Problem name :- ORTUPLES Problem - CodeChef
Problem statement :- Chef has 3 numbers P, Q and R. Chef wants to find the number of triples (A,B,C) such that:
- (A∣B)=P,(B∣C)=Q and (C∣A)=R
- 0 <= A,B,C < pow(2,20)
Can you help Chef?
Input Format :-
The first line of input will contain a single integer T, denoting the number of test cases.
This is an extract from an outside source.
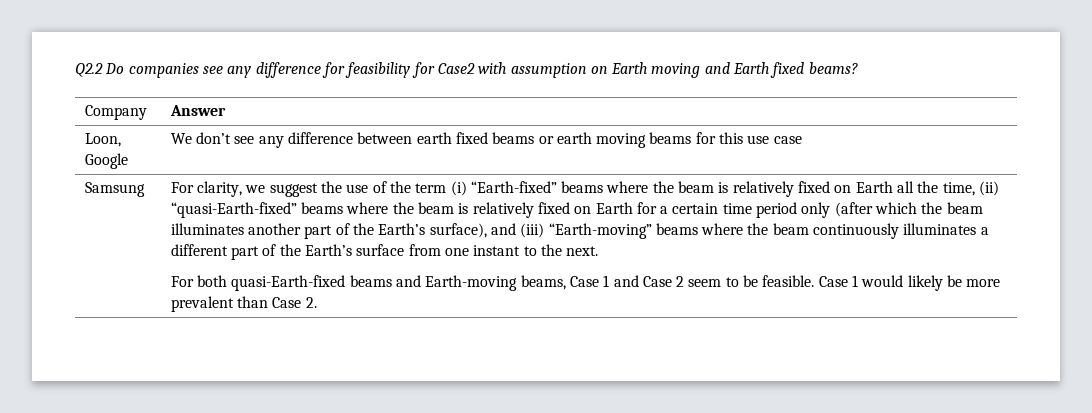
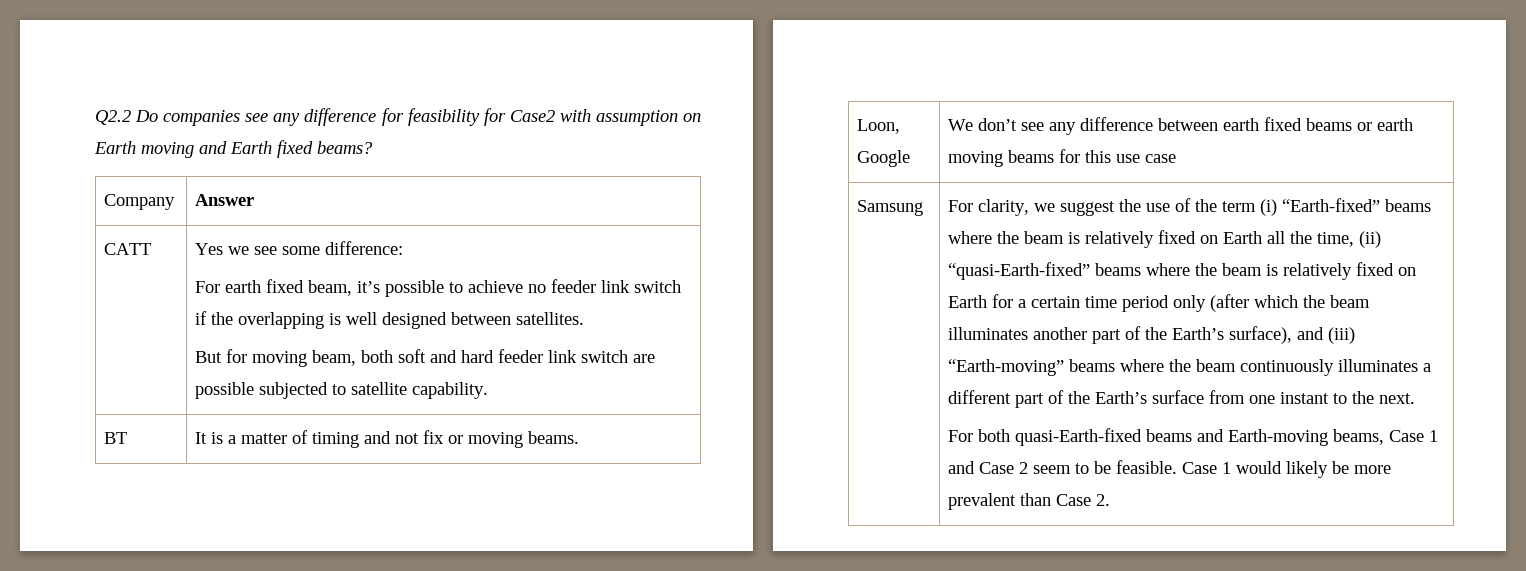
(226, 110) none -> [104,243,152,255] [195,241,404,255] [195,279,682,297] [195,311,585,329] [195,349,656,367] [195,382,489,399] [104,432,128,444] [195,430,580,448] // CATT | Yes we see some difference: // For earth fixed beam, it’s possible to achieve no feeder link switch if the overlapping is well designed between satellites. // But for moving beam, both soft and hard feeder link switch are possible subjected to satellite capability. // BT | It is a matter of timing and not fix or moving beams.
Each test case consists of a single line of input containing 3 space-separated integers denoting
P,Q and R respectively.
Output Format :-
For each test case, output a single integer denoting the number of triplets (A,B,C) that satisfy the given conditions.
Constraints :-
1 ≤ T ≤ pow(10,5)
0 ≤ P, Q, R < pow(2,20)
Logic :- I am checking individual bits of p, q and r; whenever i am getting something like 100, 010 or 001 i am printing 0 (i.e. no solution possible) and otherwise if there is some bit common in all three p,q and r then for each such bit 4 combinations are possible so answer would be pow(4,common_bits).
Implementation :-
#include<bits/stdc++.h>
using namespace std;
#define int long long
void solve(){
int p, q, r;
cin >> p >> q >> r;
int common = (p & q & r);
int countSetBits = __builtin_popcount(common);
int trkr = 1;
while(p || q || r){
if((p>>1) + (q>>1) + (r>>1) == 1){
trkr = 0;
break;
}
p >>= 1;
q >>= 1;
r >>= 1;
}
if(trkr){
if(countSetBits > 0)
cout << (1 << (2*countSetBits)) << endl;
else
cout << 1 << endl;
} else {
cout << 0 << endl;
}
}
int32_t main(){
int t;
cin >> t;
while(t--){
solve();
}
return 0;
}
Issue :- But its giving wrong answer, so someone can please help me to find out where am I going wrong, is my logic wrong or the implementation part wrong?